◆ WORK ORDER: Images in the records should be skipped while the rest is transcribed verbatim.

Top of THE INPUT

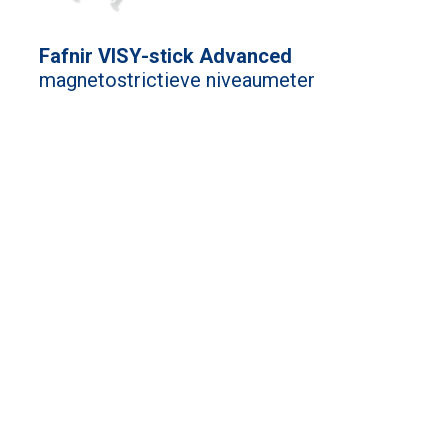
Fafnir VISY-stick Advanced
magnetostrictieve niveaumeter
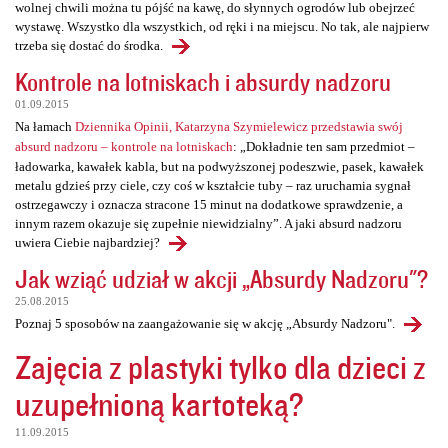
wolnej chwili można tu pójść na kawę, do słynnych ogrodów lub obejrzeć
wystawę. Wszystko dla wszystkich, od ręki i na miejscu. No tak, ale najpierw
trzeba się dostać do środka.
Kontrole na lotniskach i absurdy nadzoru
01.09.2015
Na łamach
Dziennika Opinii, Katarzyna Szymielewicz przedstawia swój
absurd nadzoru – kontrole na lotniskach
: „Dokładnie ten sam przedmiot –
ładowarka, kawałek kabla, but na podwyższonej podeszwie, pasek, kawałek
metalu gdzieś przy ciele, czy coś w kształcie tuby – raz uruchamia sygnał
ostrzegawczy i oznacza stracone 15 minut na dodatkowe sprawdzenie, a
innym razem okazuje się zupełnie niewidzialny”. A jaki absurd nadzoru
uwiera Ciebie najbardziej?
Jak wziąć udział w akcji „Absurdy Nadzoru"?
25.08.2015
Poznaj 5 sposobów na zaangażowanie się w akcję „Absurdy Nadzoru".
Zajęcia z plastyki tylko dla dzieci z
uzupełnioną kartoteką?
11.09.2015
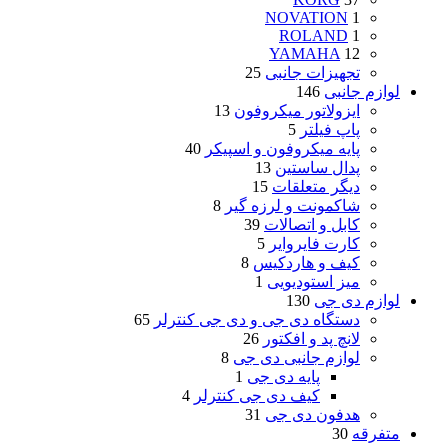
NOVATION
1
ROLAND
1
YAMAHA
12
تجهیزات جانبی
25
لوازم جانبی
146
ایزولاتور میکروفون
13
پاپ فیلتر
5
پایه میکروفون و اسپیکر
40
پدال ساستین
13
دیگر متعلقات
15
شاکمونت و لرزه گیر
8
کابل و اتصالات
39
کارت فایروایر
5
کیف و هاردکیس
8
میز استودیویی
1
لوازم دی جی
130
دستگاه دی جی و دی جی کنترلر
65
لانچ پد و افکتور
26
لوازم جانبی دی جی
8
پایه دی جی
1
کیف دی جی کنترلر
4
هدفون دی جی
31
متفرقه
30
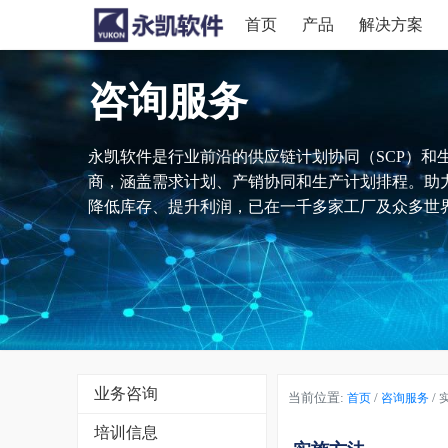
首页
产品
解决方案
咨询服务
永凯软件是行业前沿的供应链计划协同（SCP）和
商，涵盖需求计划、产销协同和生产计划排程。助
降低库存、提升利润，已在一千多家工厂及众多世界
业务咨询
当前位置:
/
/
首页
咨询服务
培训信息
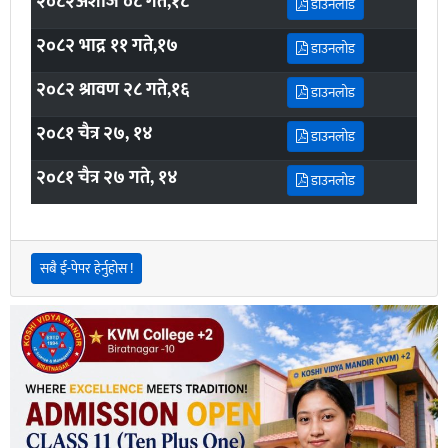
२०८२अशोज ०८ गते,१८
डाउनलोड
२०८२ भाद्र ११ गते,१७
डाउनलोड
२०८२ श्रावण २८ गते,१६
डाउनलोड
२०८१ चैत्र २७, १४
डाउनलोड
२०८१ चैत्र २७ गते, १४
डाउनलोड
सबै ई-पेपर हेर्नुहोस !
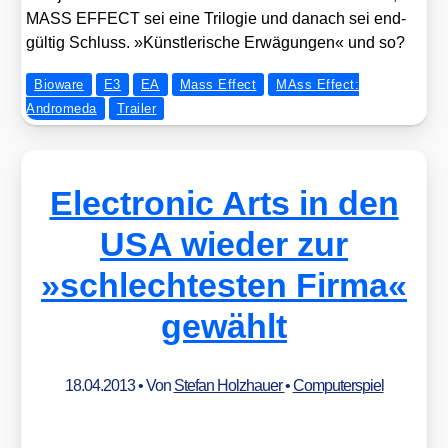
MASS EFFECT sei eine Tri­lo­gie und danach sei end­
gül­tig Schluss. »Künst­le­ri­sche Erwä­gun­gen« und so?
Bioware
E3
EA
Mass Effect
MAss Effect:
Andromeda
Trailer
Electronic Arts in den
USA wieder zur
»schlechtesten Firma«
gewählt
18.04.2013
• Von
Stefan Holzhauer
•
Computerspiel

Bottom of THE INPUT

◆ PROBLEM SOLUTION:
Fafnir VISY-stick Advanced
magnetostrictieve niveaumeter
wolnej chwili można tu pójść na kawę, do słynnych ogrodów lub obejrzeć
wystawę. Wszystko dla wszystkich, od ręki i na miejscu. No tak, ale najpierw
trzeba się dostać do środka.
Kontrole na lotniskach i absurdy nadzoru
01.09.2015
Na łamach
Dziennika Opinii, Katarzyna Szymielewicz przedstawia swój
absurd nadzoru – kontrole na lotniskach
: „Dokładnie ten sam przedmiot –
ładowarka, kawałek kabla, but na podwyższonej podeszwie, pasek, kawałek
metalu gdzieś przy ciele, czy coś w kształcie tuby – raz uruchamia sygnał
ostrzegawczy i oznacza stracone 15 minut na dodatkowe sprawdzenie, a
innym razem okazuje się zupełnie niewidzialny”. A jaki absurd nadzoru
uwiera Ciebie najbardziej?
Jak wziąć udział w akcji „Absurdy Nadzoru"?
25.08.2015
Poznaj 5 sposobów na zaangażowanie się w akcję „Absurdy Nadzoru".
Zajęcia z plastyki tylko dla dzieci z
uzupełnioną kartoteką?
11.09.2015
NOVATION
1
ROLAND
1
YAMAHA
12
تجهیزات جانبی
25
لوازم جانبی
146
ایزولاتور میکروفون
13
پاپ فیلتر
5
پایه میکروفون و اسپیکر
40
پدال ساستین
13
دیگر متعلقات
15
شاکمونت و لرزه گیر
8
کابل و اتصالات
39
کارت فایروایر
5
کیف و هاردکیس
8
میز استودیویی
1
لوازم دی جی
130
دستگاه دی جی و دی جی کنترلر
65
لانچ پد و افکتور
26
لوازم جانبی دی جی
8
پایه دی جی
1
کیف دی جی کنترلر
4
هدفون دی جی
31
متفرقه
30
首页
产品
解决方案
咨询服务
永凯软件是行业前沿的供应链计划协同（SCP）和
商，涵盖需求计划、产销协同和生产计划排程。助
降低库存、提升利润，已在一千多家工厂及众多世界
业务咨询
当前位置:
/
/
首页
咨询服务
培训信息
२०८२अशोज ०८ गते,१८
डाउनलोड
२०८२ भाद्र ११ गते,१७
डाउनलोड
२०८२ श्रावण २८ गते,१६
डाउनलोड
२०८१ चैत्र २७, १४
डाउनलोड
२०८१ चैत्र २७ गते, १४
डाउनलोड
सबै ई-पेपर हेर्नुहोस !
MASS EFFECT sei eine Tri­lo­gie und danach sei end­
gül­tig Schluss. »Künst­le­ri­sche Erwä­gun­gen« und so?
Bioware
E3
EA
Mass Effect
MAss Effect:
Andromeda
Trailer
Electronic Arts in den
USA wieder zur
»schlechtesten Firma«
gewählt
18.04.2013
• Von
Stefan Holzhauer
•
Computerspiel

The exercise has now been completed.